Perhaps the greatest difficulty in finding a cure for HIV is that people on ART are not sick. The risk/benefit profile of any intervention aimed at safely stopping ART is very different from that of patients with limited treatment options. The acceptance of severe side effects is understandably much lower in people living with HIV. “We have to take a very careful approach,” says Immunocore’s Dorrell about the IMC-M113V trial. Because the agent is designed to elicit a potent immune response against a tiny amount of virus, it will be crucial to find a dosing regimen that is effective at destroying reservoir cells without causing cytokine release syndrome, a potential side effect with Kimmtrak.

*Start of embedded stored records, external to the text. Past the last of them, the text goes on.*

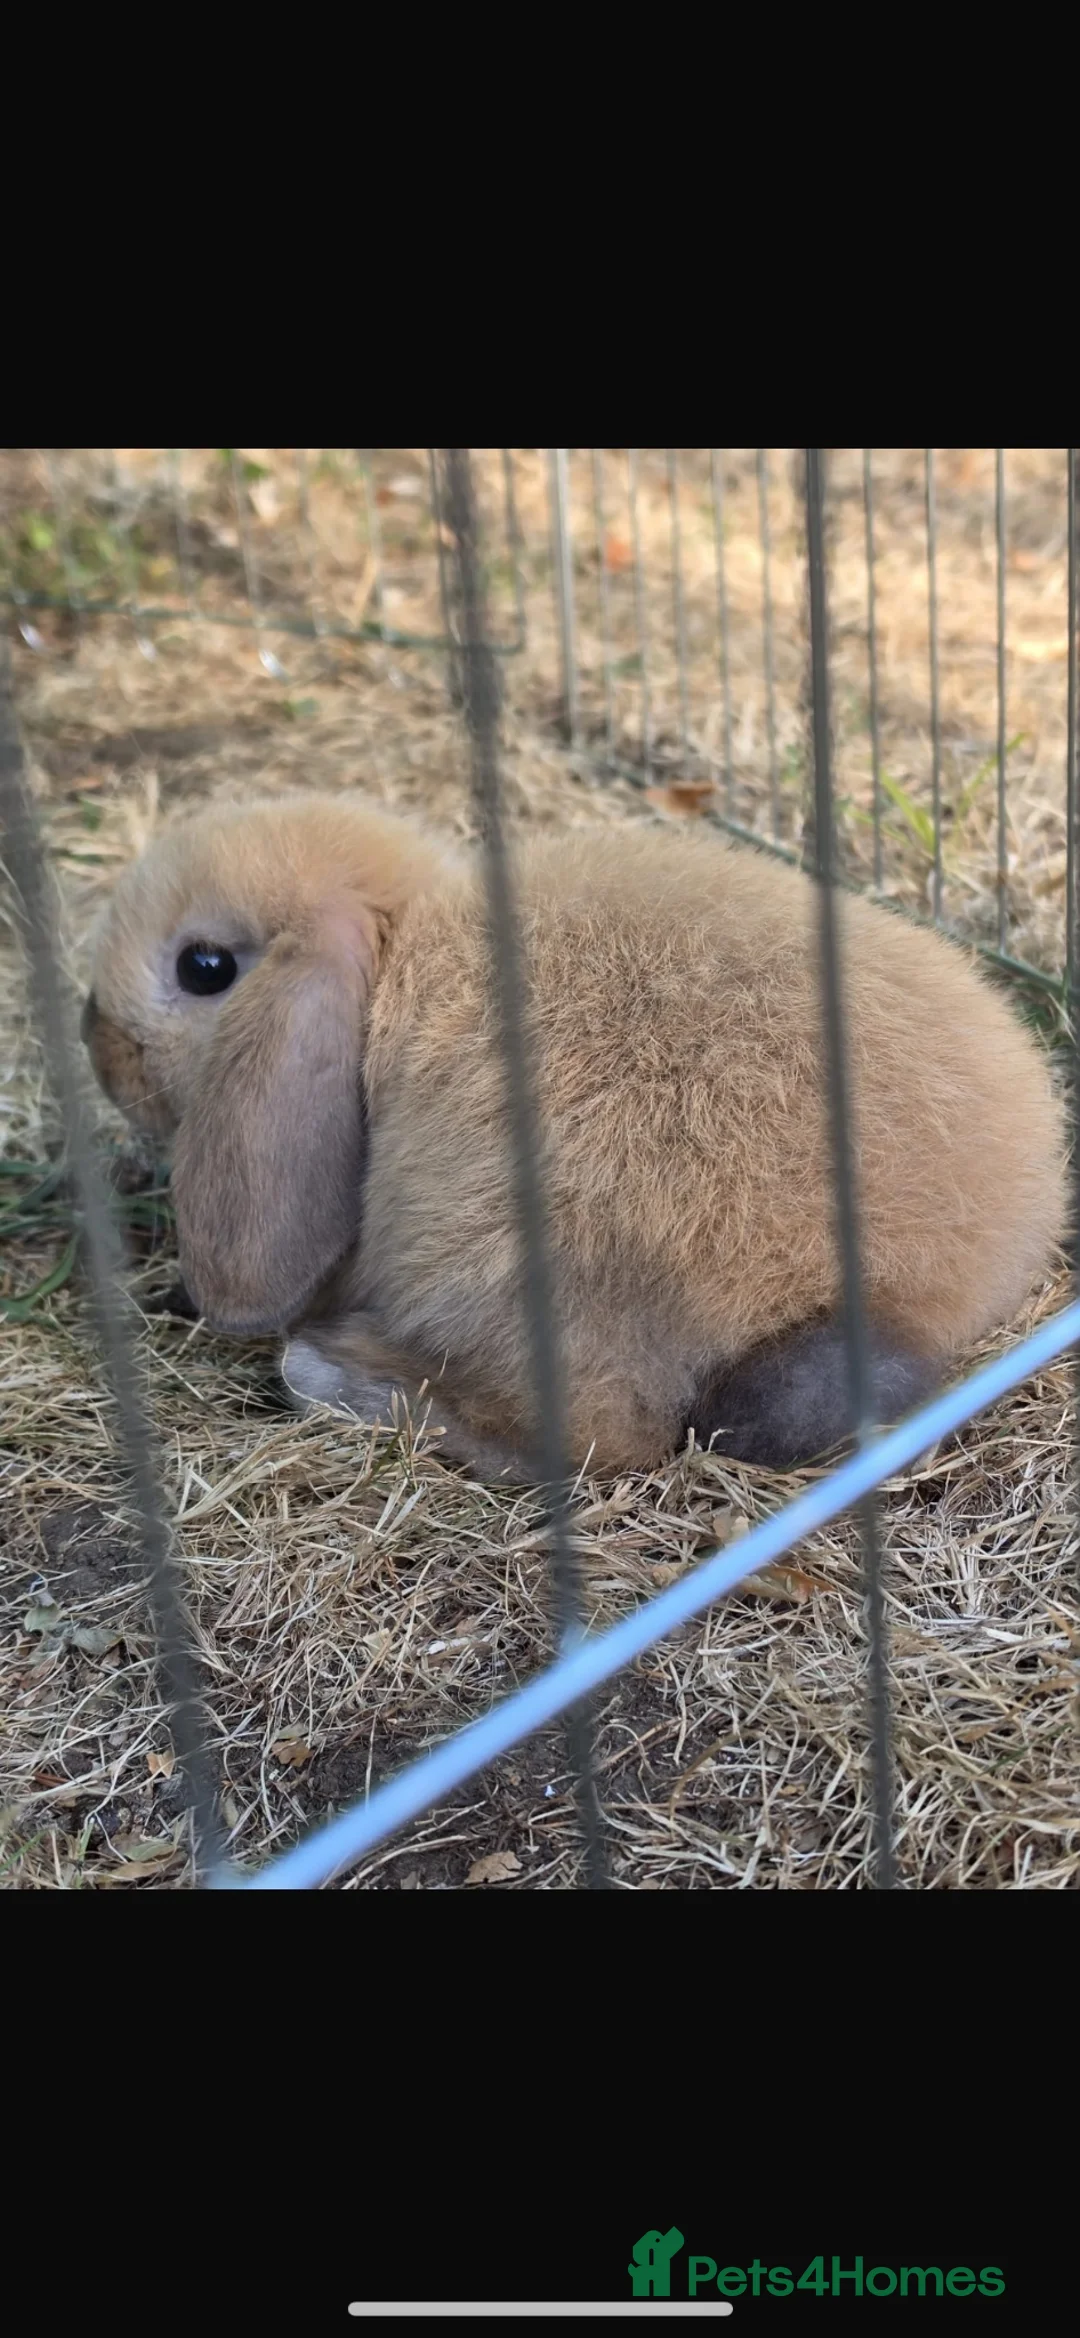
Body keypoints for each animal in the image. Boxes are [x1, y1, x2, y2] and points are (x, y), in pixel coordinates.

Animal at [81, 789, 1066, 1482]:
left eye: (205, 967)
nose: (97, 1048)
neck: (396, 959)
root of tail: (919, 1291)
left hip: (517, 1254)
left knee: (601, 1436)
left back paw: (340, 1376)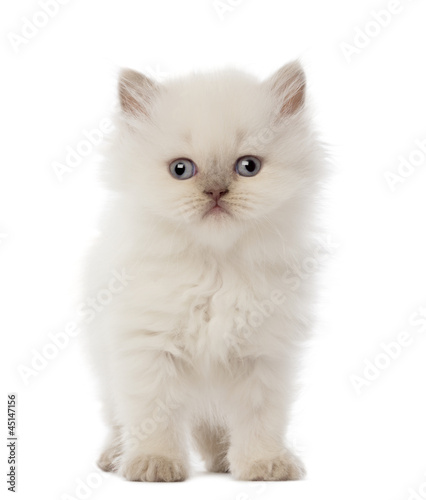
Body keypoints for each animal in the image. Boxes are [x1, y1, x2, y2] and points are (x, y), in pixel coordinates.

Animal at [81, 60, 324, 482]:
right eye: (181, 170)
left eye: (248, 167)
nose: (215, 192)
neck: (215, 270)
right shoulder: (148, 348)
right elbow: (153, 415)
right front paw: (154, 464)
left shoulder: (262, 355)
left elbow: (260, 418)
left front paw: (263, 464)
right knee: (116, 420)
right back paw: (115, 458)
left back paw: (221, 461)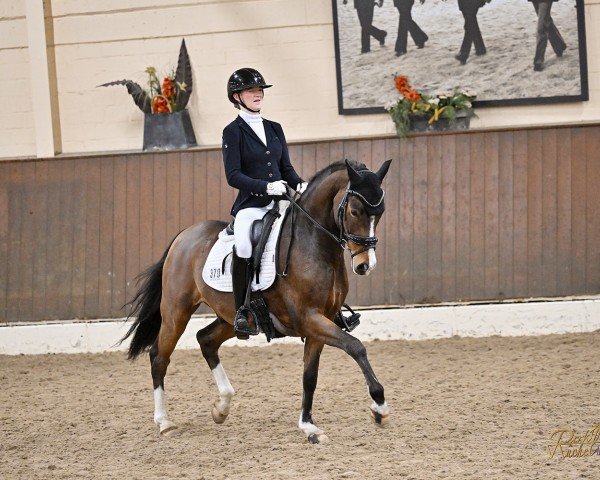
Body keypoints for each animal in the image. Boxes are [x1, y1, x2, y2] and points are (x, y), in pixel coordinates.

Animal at [122, 158, 394, 442]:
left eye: (380, 212)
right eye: (354, 211)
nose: (365, 265)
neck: (314, 245)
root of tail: (184, 235)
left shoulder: (322, 321)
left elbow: (310, 376)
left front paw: (308, 426)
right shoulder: (309, 318)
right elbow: (355, 347)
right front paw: (379, 406)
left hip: (232, 318)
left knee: (206, 340)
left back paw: (222, 407)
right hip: (177, 311)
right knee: (159, 356)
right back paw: (164, 422)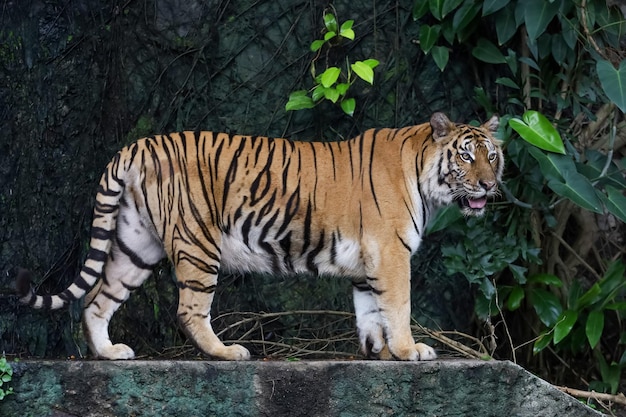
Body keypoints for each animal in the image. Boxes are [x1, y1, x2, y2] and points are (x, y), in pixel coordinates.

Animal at [15, 112, 502, 360]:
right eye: (466, 156)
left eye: (492, 156)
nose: (488, 184)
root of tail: (136, 146)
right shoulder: (389, 252)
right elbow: (397, 306)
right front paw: (408, 350)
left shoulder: (367, 262)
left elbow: (369, 311)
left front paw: (378, 353)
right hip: (197, 243)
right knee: (189, 310)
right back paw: (228, 353)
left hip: (136, 245)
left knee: (97, 299)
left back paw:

When can drug developers claim success? It is still unclear how many reservoir cells have to be eliminated to avoid viral rebound. Measuring such cells in people with HIV on ART is problematic. Most methods measure total HIV DNA, replication-competent DNA or HIV RNA in peripheral blood, potentially missing reservoir cells hidden in tissues. “If you can’t find reservoir cells, is it because they are not there or because your assay is not sensitive enough?” says Fidler.
Improving ART formulation could be a much easier way to achieve long-term remission without daily pills. ViiV Healthcare’s slow-release ART Cabenuva (cabotegravir and rilpivirine) was approved in 2021 and is administered as intramuscular injections every two months. The company is working to further increase the molecules’ half-lives to enable injections two to three times a year. ViiV Healthcare has also developed the extended-release injectable Apretude (cabotegravir) to prevent HIV infection. A study in cis-gendered women in sub-Saharan Africa showed that it was nine times more effective at reducing HIV transmission than daily preexposure prophylaxis pills.
Despite these successes, broadly neutralizing antibodies and LRAs are still high on the agenda. A functional cure (or long-term remission) will most likely require combined approaches. The remaining task is to ensure that bispecific TCRs, LRAs, broadly neutralizing antibodies and gene therapies are affordable and accessible to all. As Presti notes, if everyone infected with the virus was on ART and those at risk took preventative treatment, transmission would be stopped, and “that would be kind of a cure.”